Perhaps being an uneducated laborer in a shitty situation gives you special insight into how best to be an uneducated laborer in a shitty situation. Perhaps being in a really extreme situation, like being trapped 700 metres underground and certain you are going to die, gives you a special insight which living a safe, protected and comfortable life in a Western city doesn’t?

So, you think you are able to speak for the entirety of humanity and what makes sense and what is moronic for everybody to do?

And why the assumption that the miners could have thanked both all the devoted people, and the scientific equipment and “the invisible magic guy in the sky”? One doesn’t rule out the others, and of all the problems we have in the world, I rather think that being overly thankful is not high on the list.

Do you have children? Do you give them all presents on their birthdays or just some of them? Even if they are equally well-behaved?

Better yet, are you unfair and arbitrary when it comes to protectimg them from injury or helping them if they become injured?

Oh, and what if your neighbor took credit for banana bread that you made yourself? After all, you can’t prove she’s not a witch who cast a spell on you to make you buy the ingredients, mix them up and bake them, all then while making it appear as though no magic was involved.

Most of the discussion seems to be pertaining to the OP’s first question. I haven’t seen it pointed out that the second matter–

–isn’t so unreasonable. Why should God’s motives always be scrutable? Human beings baffle me sometimes.

Understanding why someone does what they do is nice, but lack of it doesn’t prevent us from making judgments about the behavior.

Yes, He is rather a bastard. Whatever His motives are, I would not wish to spend eternity in the company of such a person.

I’m certain that being an uneducated laborer in a recently third-world country increases the chances you’ll be religious. That makes it understandable. But it doesn’t make it smart. I don’t blame the individual miners for doing something illogical. I blame poverty and the over-arching stupidity of organized religion for smashing their minds.

I would assume that they are giving the majority of thanks to the deity in question. A miner mentioned God and the Devil, and God winning, not Rocks and a multi-national team of engineers and scientists winning.

When I watch football on Sunday, it occurs to me that God is really quite a sports fan too, and he seems to play favorites with select wide receivers, as opposed to those faceless linemen.

→ **Listed records**
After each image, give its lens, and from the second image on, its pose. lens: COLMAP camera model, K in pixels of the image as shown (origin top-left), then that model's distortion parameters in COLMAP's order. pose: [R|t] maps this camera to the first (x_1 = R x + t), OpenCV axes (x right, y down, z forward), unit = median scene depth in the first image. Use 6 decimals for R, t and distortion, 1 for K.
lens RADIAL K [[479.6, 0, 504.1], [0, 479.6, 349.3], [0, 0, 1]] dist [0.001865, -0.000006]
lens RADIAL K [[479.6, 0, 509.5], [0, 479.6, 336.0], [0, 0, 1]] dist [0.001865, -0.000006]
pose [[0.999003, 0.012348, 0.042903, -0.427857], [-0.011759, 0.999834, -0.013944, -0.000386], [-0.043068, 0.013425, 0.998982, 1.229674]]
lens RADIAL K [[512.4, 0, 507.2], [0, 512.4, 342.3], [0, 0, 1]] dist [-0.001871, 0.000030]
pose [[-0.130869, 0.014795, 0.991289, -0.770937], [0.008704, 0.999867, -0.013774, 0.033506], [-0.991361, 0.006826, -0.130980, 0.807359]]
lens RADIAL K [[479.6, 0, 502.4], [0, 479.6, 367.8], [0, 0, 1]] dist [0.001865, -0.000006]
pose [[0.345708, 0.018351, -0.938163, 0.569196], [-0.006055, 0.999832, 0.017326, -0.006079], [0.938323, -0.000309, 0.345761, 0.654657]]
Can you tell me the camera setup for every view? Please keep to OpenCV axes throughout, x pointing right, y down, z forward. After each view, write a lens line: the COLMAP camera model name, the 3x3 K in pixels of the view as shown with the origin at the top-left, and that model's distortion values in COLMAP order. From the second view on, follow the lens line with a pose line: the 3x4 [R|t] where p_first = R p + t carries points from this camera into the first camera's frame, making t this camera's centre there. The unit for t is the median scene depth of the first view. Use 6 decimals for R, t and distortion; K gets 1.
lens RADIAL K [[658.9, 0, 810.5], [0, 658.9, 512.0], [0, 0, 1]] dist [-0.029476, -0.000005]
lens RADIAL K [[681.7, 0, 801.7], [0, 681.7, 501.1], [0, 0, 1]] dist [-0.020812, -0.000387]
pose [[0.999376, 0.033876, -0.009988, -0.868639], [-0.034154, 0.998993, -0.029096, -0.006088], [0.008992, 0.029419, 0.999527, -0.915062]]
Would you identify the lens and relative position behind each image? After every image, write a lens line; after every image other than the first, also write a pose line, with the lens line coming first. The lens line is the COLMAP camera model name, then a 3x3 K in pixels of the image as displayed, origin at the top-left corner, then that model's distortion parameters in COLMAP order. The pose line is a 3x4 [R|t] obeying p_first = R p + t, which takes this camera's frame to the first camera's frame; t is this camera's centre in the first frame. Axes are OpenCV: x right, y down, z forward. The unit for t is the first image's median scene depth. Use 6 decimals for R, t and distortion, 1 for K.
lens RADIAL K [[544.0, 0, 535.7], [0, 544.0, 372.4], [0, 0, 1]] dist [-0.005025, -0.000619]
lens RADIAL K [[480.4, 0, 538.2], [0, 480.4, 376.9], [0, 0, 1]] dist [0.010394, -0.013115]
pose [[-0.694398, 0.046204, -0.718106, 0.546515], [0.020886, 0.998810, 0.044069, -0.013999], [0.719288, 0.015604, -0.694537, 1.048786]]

→ **Check your understanding**
[1] In the discussion about the rescued miners, list everything one commenter says the miners could have thanked all at once.
[2] Resume the discussion about the rescued miners from where it stops, adding a few more comments in the same tone.

→ **Exercise results**
[1]
- all the devoted people
- the scientific equipment
- "the invisible magic guy in the sky"

[2]
Of course those fat linemen dudes rarely “praise” God publicly after they make a tackle either, so maybe it’s just tit for tat.

But what ruled in the notion that supernatural intervention took place?

“Thanking” isn’t the issue here, superstition is. Some people think that government should adopt policies that supposedly please God so He’ll perform miracles to solve our problems, and this can’t help but get in the way of real-world efforts to solve them.

Good point. I don’t know how it works better than anybody else. But to your argument, free will is not extinguished by others. For example, you want to live breathe, somebody comes along and kills you. Does free will then not exist? We live in an environment, that environment (i.e. bacteria, storms, etc. etc.) can significantly alter your path. However, we all have the ability to some extent or another to change our fate. Back to the murderer, to avoid such a tragic end one could hide in a bunker. Most of us, by our own free will, choose not to. The miners free will did not cease just because good natured people had the will to save them. My point is free will would not exist at all if anytime we did something reckless or harmful to others God swooped in and put a bubble around us.

My initial reaction was that this was a bit of sarcasm, and that you put it very distinctly.

Then I recalled your new name from the name-change ATMB thread, and I remembered that you were Curtis.

So, you actually… believe this…

:dubious:

It really seems that only fear would drive worship of a God that sets up such a system. Such a supreme-being is a horrifying evil monster, not something to laud and sing about.

Worship Him because you’re afraid, fine. But why do it with gusto?